Saturday, May 1, 2010

Dazed and Confused

It's a warm May day in Texas in 1976. It's also the last day of school. This is the minimal premise of Dazed and Confused, the newest film by Austin filmmaker Richard Linklater. He scored big critical success with his first film, Slacker, and is now veering toward commercial cinema.

Dazed and Confused centers on a fictional high school class of '76. These seniors are bored, stoned and generally disinterested in any activity that doesn't have a beer attached to it. They devote the day to humiliating freshmen, while the freshmen search for sex and a good party. A few students occasionally ponder the future, only to draw a blank every time.

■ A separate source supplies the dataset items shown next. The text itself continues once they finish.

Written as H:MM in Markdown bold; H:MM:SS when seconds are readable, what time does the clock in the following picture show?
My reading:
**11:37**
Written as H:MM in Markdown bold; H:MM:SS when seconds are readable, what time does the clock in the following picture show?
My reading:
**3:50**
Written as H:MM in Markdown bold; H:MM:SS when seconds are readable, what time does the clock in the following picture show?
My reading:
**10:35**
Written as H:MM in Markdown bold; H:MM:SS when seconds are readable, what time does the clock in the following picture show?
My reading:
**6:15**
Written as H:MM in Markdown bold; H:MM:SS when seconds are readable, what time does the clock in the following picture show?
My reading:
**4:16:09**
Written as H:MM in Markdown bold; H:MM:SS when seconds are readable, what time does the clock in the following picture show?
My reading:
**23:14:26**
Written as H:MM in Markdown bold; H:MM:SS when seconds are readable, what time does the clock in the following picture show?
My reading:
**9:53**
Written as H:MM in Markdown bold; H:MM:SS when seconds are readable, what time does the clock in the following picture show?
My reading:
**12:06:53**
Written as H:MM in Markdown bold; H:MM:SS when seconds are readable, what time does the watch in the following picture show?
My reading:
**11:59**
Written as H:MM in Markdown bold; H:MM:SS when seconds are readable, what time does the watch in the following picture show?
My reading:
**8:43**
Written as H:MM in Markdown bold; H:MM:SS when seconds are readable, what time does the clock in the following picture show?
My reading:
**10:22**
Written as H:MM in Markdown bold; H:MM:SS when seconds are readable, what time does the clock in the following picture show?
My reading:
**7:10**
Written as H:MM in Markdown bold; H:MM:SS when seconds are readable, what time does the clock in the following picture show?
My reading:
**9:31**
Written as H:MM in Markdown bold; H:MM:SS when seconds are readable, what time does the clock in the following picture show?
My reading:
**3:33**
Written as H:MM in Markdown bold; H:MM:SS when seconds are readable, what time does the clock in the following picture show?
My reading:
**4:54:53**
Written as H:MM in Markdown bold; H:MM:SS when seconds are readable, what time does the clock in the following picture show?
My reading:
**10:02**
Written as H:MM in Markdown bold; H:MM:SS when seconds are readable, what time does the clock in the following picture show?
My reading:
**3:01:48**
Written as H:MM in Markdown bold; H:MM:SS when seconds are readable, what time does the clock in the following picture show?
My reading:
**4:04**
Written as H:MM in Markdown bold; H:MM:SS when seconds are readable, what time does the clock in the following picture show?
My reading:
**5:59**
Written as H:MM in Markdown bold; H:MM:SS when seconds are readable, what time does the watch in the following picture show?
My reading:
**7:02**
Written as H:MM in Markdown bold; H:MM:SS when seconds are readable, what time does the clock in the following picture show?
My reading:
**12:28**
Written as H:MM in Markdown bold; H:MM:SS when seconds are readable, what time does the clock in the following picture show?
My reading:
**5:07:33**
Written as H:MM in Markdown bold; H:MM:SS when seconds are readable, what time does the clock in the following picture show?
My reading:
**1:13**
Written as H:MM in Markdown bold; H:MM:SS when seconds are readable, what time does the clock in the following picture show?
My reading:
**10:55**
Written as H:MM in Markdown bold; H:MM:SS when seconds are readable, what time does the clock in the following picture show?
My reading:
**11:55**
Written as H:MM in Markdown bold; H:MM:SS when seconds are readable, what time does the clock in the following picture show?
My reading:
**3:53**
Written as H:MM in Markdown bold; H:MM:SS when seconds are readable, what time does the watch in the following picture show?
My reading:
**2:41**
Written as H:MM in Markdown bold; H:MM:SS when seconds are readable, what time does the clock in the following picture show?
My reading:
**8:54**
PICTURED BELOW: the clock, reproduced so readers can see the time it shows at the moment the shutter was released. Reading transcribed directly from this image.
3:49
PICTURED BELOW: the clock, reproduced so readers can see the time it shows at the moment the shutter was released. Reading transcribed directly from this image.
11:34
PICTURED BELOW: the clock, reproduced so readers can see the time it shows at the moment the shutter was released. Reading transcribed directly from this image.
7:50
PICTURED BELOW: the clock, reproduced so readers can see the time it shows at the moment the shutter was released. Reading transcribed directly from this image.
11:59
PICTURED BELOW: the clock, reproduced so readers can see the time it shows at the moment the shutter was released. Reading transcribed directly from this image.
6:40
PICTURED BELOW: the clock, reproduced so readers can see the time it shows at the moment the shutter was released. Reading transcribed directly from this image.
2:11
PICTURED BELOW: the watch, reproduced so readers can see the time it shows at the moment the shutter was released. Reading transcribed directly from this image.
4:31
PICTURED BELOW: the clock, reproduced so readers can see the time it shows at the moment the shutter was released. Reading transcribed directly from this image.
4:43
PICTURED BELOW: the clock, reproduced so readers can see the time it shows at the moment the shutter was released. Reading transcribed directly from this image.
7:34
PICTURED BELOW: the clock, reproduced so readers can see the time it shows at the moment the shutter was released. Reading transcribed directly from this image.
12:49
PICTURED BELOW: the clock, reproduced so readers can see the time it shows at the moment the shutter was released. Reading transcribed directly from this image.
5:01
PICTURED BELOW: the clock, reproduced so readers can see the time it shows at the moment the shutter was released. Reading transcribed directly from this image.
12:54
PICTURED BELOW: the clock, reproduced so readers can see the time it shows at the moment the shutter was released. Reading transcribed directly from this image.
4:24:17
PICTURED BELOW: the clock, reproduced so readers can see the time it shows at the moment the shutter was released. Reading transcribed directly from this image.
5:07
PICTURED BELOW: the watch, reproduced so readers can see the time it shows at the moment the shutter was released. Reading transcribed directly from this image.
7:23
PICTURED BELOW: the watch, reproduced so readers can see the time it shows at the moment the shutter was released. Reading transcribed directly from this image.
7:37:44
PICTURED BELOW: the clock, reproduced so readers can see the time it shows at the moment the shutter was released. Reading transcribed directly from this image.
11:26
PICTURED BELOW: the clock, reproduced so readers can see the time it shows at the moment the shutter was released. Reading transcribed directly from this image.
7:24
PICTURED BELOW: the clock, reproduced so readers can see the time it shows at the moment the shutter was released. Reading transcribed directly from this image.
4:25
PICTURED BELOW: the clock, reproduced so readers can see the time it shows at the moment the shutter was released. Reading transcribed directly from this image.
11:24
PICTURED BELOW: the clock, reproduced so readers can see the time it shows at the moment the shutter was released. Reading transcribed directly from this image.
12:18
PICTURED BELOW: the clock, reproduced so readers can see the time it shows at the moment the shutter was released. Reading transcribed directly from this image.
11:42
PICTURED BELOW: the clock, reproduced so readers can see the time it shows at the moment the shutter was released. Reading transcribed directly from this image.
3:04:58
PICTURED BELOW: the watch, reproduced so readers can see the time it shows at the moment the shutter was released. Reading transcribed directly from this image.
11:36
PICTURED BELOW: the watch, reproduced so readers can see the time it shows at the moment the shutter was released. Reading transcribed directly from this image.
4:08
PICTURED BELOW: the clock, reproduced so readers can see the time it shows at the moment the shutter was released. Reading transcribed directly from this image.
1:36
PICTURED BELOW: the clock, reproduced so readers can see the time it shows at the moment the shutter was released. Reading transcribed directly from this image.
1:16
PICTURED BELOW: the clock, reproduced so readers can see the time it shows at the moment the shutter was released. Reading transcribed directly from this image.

The kids experience some conflicts, in spite of their generally lackluster existence. The school's quarterback is feeling rebellious and doesn't want to sign the anti-drug pledge the coach is handing out. A freshman is attempting to score with a sophomore, who happens to be a friend of his hip, older sister. A few other freshmen are aching — literally — for revenge against a sadistic, paddle-wielding senior. And one of the school's liberal intellectuals has just decided that he doesn't want to become a lawyer for the ACLU — he wants to dance, instead.

Despite these minor diversions, the bulk of the student body just wants to party, and a good chunk of Dazed and Confused is devoted to the quest for the perfect beer blow-out. When they find it, it turns out to be large, loud and dull. No wonder these kids are moody about the future — they can't even party with gusto.

The movies pervading sense of aimlessness is meant to reflect the blankness that characterized the late '70s. The kids in the film were born too late to join the counter-culture and too early for the punk rebellion. They're smart enough to discuss questions of sexual irony in Gilligan's Island, but they're not perceptive enough to recognize the irony in their own conversations. Most importantly, they define themselves by what they're not — and they never move beyond that negative perspective.

Dazed and Confused does a nice job of realistically portraying the free-floating drift of this generation. Unfortunately, the film, like its characters, doesn't have an identity of its own. It simply meanders through its own state of confusion until the screen goes blank.